How to use dictionary in SMOTE algorithm for resampling the multi-class input data differently?

5.1k Views Asked by At

I want to perform oversampling using the SMOTE algorithm in python using the library imblearn.over_sampling. My input data has four target classes. I don't want to oversample all the minority class distribution to match with the majority class distribution. I want to oversample each of my minority classes differently.

When I am using SMOTE(sampling_strategy = 1, k_neighbors=2,random_state = 1000), I got following error.

ValueError: "sampling_strategy" can be a float only when the type of target is binary. For multi-class, use a dict.

Then, as per the error, I used a dictionary for "sampling_strategy" as follows,

SMOTE(sampling_strategy={'1.0':70,'3.0':255,'2.0':50,'0.0':150},k_neighbors=2,random_state = 1000)
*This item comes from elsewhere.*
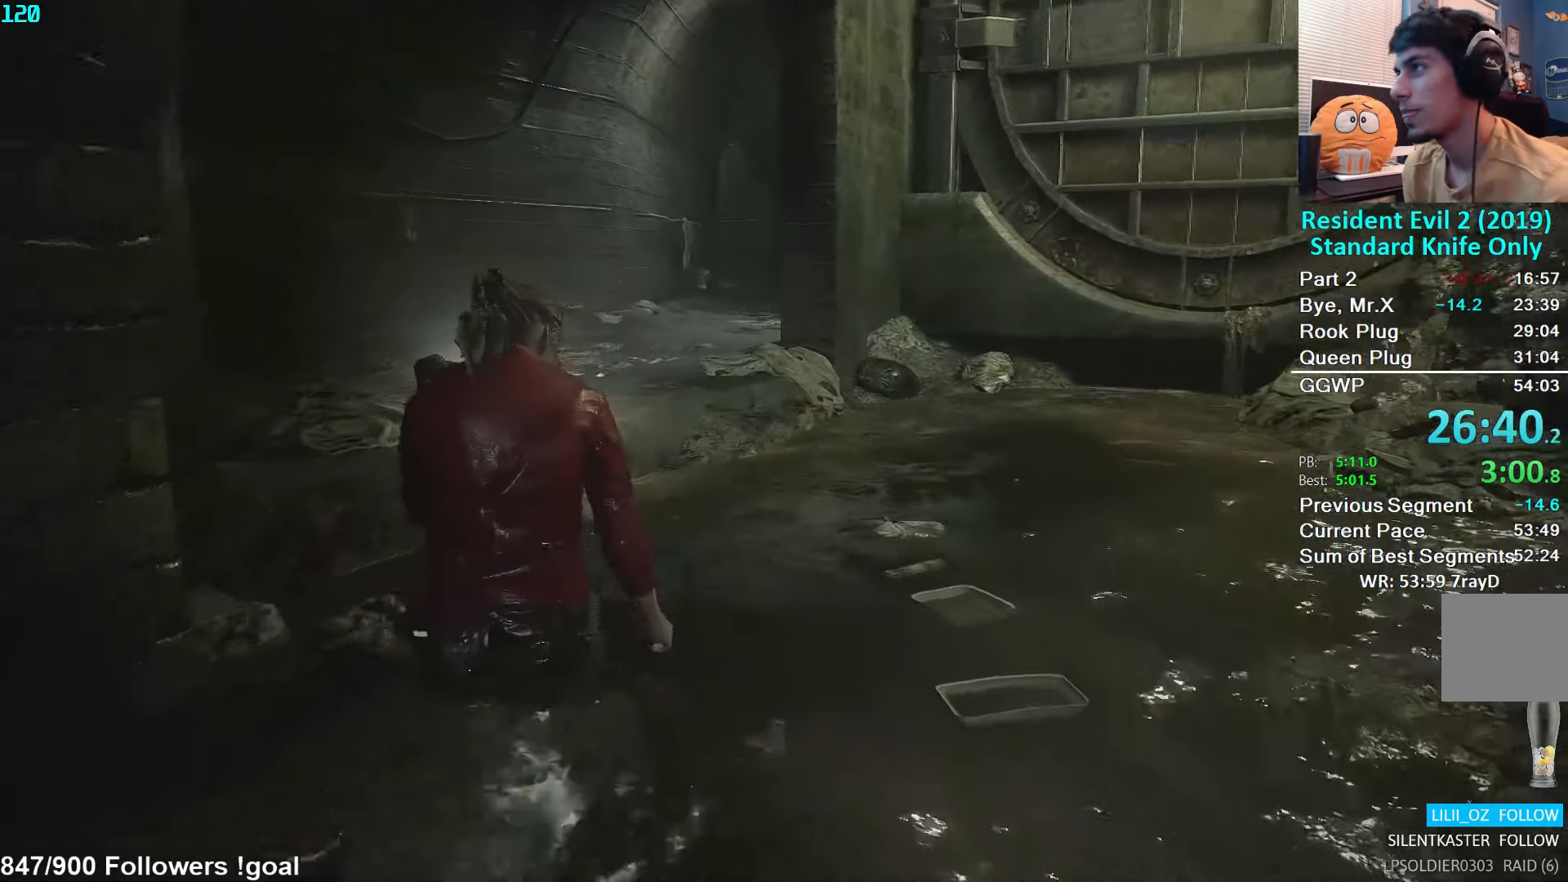
{"buttons": [], "left_stick": "up", "right_stick": "center", "events": []}
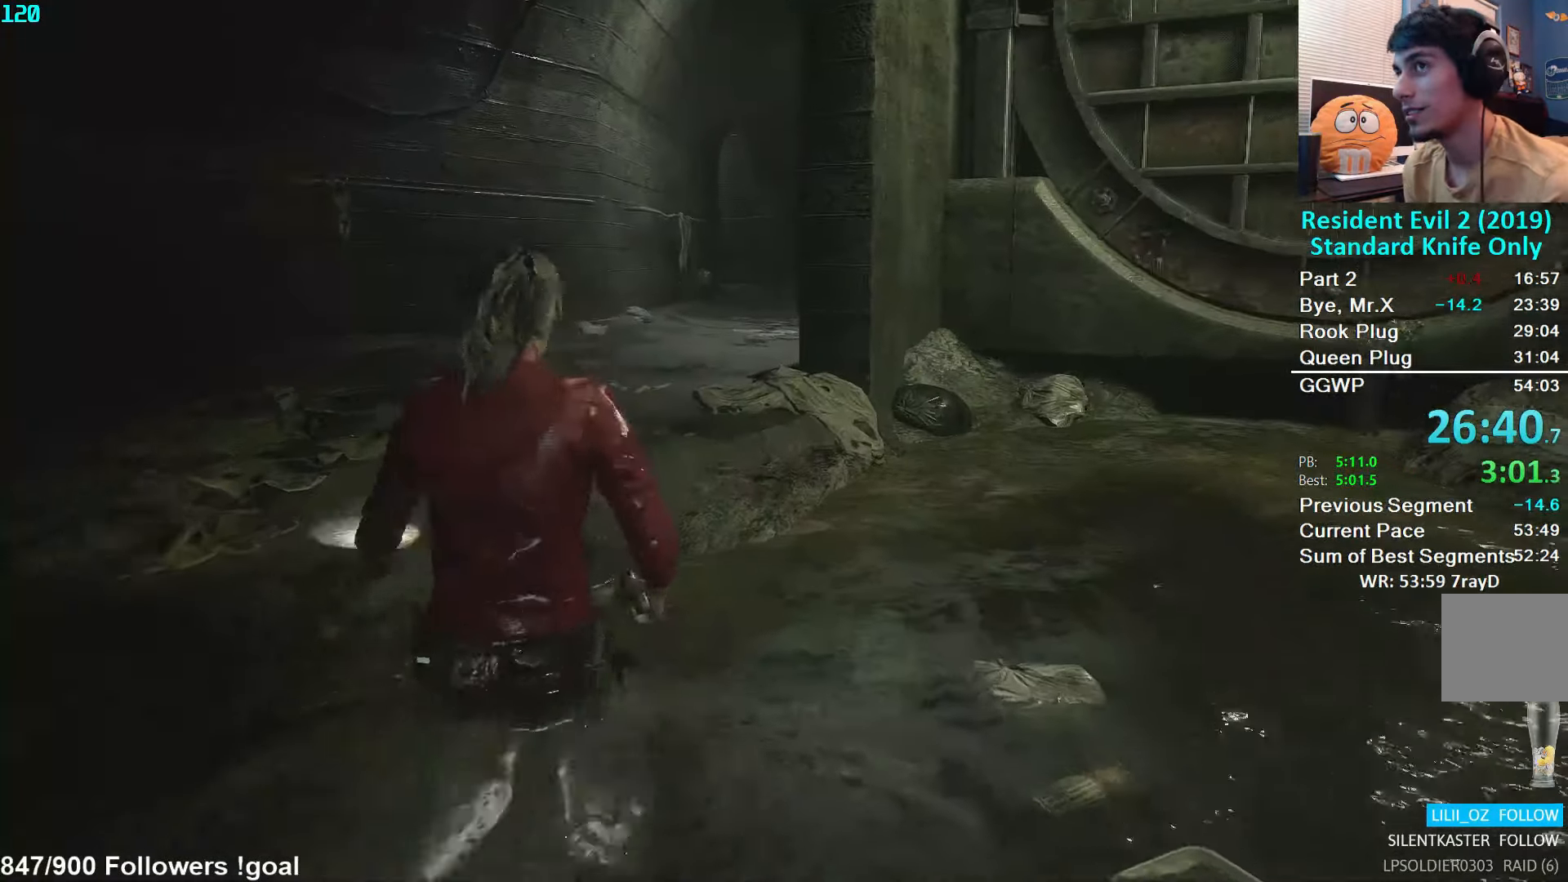
{"buttons": [], "left_stick": "up", "right_stick": "center", "events": []}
But, it is giving following error,

ValueError: The {'2.0', '1.0', '0.0', '3.0'} target class is/are not present in the data.

Does anyone know how we can define a dictionary to oversample the data differently using SMOTE?

1

There are 1 best solutions below

0
On

You have to specify the number of samples you want for each class and pass this dictionary to SMOTE object.

Code:

import numpy as np
from collections import Counter
from imblearn.over_sampling import SMOTE

x1 = np.random.randint(500, size =(200,13))
y1 = np.concatenate([np.array([0]*100), np.array([1]*65), np.array([2]*25), np.array([3]*10)])
np.random.shuffle(y1)
Counter(y1)

Output:

Counter({0: 100, 1: 65, 2: 25, 3: 10})

Code:

sm = SMOTE(sampling_strategy = {0: 100, 1: 70, 2: 90, 3: 40})
X_res, y_res = sm.fit_resample(x1, y1)
Counter(y_res)

Output:

Counter({0: 100, 1: 70, 2: 90, 3: 40})

For more information see the documentation here.

The error you are getting is because the labels specified in the dictionary and the actual labels don't match.